The Conservatives introduced a motion quoting the Liberals’ own pipeline promises laid out in the Memorandum of Understanding (MOU) with Alberta, nearly verbatim. The Liberals, true to form, killed it 196–139 with enthusiastic help from the NDP, Bloc, and Greens.
We all knew how this would end. Opposition motions like this never pass; no government, especially not one led by Mark Carney, is going to let the opposition dictate the agenda. There’s not much use feigning outrage that the Liberals voted it down. The more entertaining angle has been watching closely as Liberal MPs twist themselves into pretzels explaining why they had to vote “no” on a motion that cheers on a project they claim to support in principle.
Liberal MP Corey Hogan dismissed the motion as “game-playing” designed to “poke at people”.
And he’s absolutely right to call it a “trap” for the Liberals. But traps only work when you walk into them.
Indigenous Services Minister Mandy Gull-Masty deemed the motion an “immature waste of parliamentary time” and “clearly an insult towards Indigenous Peoples” because it didn’t include every clause of the original agreement. Energy Minister Tim Hodgson decried it as a “cynical ploy to divide us” that “cherry-picked” the MOU.
Yet the prize for the most tortured metaphor goes to the prime minister himself. Defending his vote against his own pipeline promise, Carney lectured the House that “you have to eat the entire meal, not just the appetizer.”
It’s a clever line, and it also reveals the problem. The “meal” Carney is serving is stuffed with conditions. Environmental targets or meaningful engagement with Indigenous communities aren’t unrealistic asks. A crippling industrial carbon price as a precondition might be though.

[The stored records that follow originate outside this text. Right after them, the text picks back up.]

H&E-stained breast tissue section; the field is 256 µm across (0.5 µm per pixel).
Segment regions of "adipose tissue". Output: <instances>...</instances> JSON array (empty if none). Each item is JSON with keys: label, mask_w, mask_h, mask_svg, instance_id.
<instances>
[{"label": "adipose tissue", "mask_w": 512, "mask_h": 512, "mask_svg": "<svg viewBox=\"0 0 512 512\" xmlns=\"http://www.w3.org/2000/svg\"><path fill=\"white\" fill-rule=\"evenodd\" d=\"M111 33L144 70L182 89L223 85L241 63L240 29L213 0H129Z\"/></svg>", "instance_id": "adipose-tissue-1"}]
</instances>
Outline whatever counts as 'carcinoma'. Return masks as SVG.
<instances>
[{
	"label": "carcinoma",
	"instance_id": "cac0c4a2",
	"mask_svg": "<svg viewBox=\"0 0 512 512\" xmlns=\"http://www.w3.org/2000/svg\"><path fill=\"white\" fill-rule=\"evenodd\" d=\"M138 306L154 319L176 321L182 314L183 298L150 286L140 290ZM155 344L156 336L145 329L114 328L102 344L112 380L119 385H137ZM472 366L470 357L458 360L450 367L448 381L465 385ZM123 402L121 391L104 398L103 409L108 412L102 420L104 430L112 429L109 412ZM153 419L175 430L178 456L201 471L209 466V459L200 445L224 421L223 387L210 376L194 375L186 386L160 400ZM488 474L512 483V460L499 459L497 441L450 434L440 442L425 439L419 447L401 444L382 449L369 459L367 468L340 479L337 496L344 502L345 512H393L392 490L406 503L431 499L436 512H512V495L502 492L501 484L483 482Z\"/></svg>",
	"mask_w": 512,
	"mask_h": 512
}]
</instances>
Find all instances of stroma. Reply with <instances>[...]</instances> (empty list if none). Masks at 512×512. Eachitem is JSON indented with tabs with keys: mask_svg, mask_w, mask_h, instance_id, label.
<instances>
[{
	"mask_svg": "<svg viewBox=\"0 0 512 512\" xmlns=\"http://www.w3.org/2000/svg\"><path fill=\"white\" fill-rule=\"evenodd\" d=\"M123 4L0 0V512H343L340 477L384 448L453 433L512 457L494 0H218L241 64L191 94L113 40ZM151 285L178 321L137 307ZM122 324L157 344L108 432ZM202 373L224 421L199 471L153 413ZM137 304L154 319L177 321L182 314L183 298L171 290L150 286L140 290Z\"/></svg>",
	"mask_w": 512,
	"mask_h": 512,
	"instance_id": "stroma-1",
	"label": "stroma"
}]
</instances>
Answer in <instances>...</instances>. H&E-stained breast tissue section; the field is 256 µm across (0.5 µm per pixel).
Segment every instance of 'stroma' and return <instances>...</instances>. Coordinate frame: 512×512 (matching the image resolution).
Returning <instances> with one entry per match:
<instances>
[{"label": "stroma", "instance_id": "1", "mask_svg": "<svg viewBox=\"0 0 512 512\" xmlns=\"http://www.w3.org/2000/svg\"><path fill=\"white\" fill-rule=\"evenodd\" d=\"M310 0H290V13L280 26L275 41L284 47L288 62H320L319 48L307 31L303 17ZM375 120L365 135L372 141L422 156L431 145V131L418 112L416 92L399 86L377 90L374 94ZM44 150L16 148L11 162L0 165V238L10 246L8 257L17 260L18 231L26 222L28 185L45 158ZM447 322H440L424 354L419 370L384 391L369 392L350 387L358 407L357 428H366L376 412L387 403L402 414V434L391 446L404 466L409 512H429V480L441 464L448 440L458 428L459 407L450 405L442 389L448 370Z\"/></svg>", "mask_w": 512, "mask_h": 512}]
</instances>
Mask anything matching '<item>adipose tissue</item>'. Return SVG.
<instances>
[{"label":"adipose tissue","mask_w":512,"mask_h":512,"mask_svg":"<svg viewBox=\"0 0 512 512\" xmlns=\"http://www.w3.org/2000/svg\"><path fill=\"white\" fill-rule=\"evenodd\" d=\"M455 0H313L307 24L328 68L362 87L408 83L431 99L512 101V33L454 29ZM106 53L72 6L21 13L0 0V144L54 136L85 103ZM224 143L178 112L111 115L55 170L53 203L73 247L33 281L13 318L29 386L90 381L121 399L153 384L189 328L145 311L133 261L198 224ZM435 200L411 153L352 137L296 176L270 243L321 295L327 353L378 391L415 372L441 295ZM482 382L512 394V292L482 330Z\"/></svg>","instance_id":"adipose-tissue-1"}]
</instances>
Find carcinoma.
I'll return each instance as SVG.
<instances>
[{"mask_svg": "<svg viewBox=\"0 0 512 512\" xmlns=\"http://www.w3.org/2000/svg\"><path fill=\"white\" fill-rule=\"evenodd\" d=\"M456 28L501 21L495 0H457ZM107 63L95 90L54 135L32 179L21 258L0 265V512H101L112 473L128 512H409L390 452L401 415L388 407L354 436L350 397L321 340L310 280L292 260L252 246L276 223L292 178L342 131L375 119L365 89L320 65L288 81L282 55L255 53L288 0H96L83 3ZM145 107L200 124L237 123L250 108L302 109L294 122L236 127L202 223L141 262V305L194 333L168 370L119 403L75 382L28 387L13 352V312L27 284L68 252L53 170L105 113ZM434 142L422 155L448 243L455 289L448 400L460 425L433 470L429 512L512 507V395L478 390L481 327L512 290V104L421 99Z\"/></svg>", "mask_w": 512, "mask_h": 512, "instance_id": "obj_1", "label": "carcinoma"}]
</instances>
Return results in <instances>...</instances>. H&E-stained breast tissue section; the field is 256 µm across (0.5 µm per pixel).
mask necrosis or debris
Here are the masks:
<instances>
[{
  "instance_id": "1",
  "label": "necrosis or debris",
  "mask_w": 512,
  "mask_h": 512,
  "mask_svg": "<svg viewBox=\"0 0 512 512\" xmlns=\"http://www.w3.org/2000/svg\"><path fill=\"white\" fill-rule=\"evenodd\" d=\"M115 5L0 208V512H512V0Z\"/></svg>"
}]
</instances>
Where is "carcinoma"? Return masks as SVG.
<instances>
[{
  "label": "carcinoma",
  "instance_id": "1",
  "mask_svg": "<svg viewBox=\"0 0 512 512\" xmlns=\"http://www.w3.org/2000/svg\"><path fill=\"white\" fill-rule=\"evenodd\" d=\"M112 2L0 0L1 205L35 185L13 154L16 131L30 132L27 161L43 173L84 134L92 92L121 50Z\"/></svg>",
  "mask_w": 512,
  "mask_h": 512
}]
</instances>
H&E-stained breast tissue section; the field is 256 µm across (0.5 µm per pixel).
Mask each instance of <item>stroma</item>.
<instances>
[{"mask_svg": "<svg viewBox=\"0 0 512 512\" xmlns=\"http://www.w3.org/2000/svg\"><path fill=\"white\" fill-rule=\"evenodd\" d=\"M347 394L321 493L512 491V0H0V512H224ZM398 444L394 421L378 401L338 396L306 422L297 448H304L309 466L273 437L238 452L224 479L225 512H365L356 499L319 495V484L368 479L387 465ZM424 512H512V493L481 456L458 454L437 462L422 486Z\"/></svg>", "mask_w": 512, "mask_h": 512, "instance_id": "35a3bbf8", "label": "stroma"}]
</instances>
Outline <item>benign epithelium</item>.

But the prime minister has already said the quiet part out loud.
Speaking in the House a few weeks ago, Carney admitted that the agreement creates “necessary conditions, but not sufficient conditions,” before explicitly stating: “We believe the government of British Columbia has to agree.”
There is the poison pill. Handing a de facto veto to a provincial government that has spent years fighting oil infrastructure is neither constitutionally required nor politically likely. Elevating B.C.’s “agreement” to a condition, which is something the MOU text itself carefully avoids doing, means that Carney has made his own “meal” effectively inedible.
Hodgson’s repeated emphasis that the Liberal caucus supports “the entire MOU, the entire MOU” only reinforces this theory.
This entire episode forces us to ask whether the MOU is a real plan to build a pipeline, or just a national unity play designed to cool down the separatist temperature in Alberta. My sense is that Ottawa knew they had to throw a bone to Premier Danielle Smith because the threat of the sovereignty movement is gaining real traction. But you can’t just create the pretense of negotiation to buy time.
With the MOU getting Smith boo’ed at her own party’s convention by the separatists, it’s debatable whether that bone was even an effective one to throw.
There is a way. The federal government has the jurisdiction. If they really wanted to, they could just do it, provided the duty to consult with and accommodate Indigenous peoples was satisfied. Keep in mind: no reasonable interpretation equates Section 35 of the Charter to a veto.
Instead, the MOU is baked with so many conditions that the Liberals have effectively laid the groundwork for how they’re going to fail.
With overly-hedged, rather cryptic messaging, Liberals have themselves given considerable weight to a cynical theory, that the MOU is a stalling tactic, not a foundation to get more Canadian oil to the markets it’s needed in. Maybe Hodgson is telling the truth, and caucus is unified because the radicals are satisfied that “the entire MOU” ensures that a new oil pipeline will never reach tidewater through BC.
So, hats off to the legislative affairs strategists in the Conservative caucus. The real test of Carney’s political power continues: can he force a caucus that prefers fantasy economics into a mold of economic literacy to deliver on the vision Canadians signed off on? Or will he be hamstrung trying to appease the radicals from within?
Margareta Dovgal is managing director of Resource Works Society.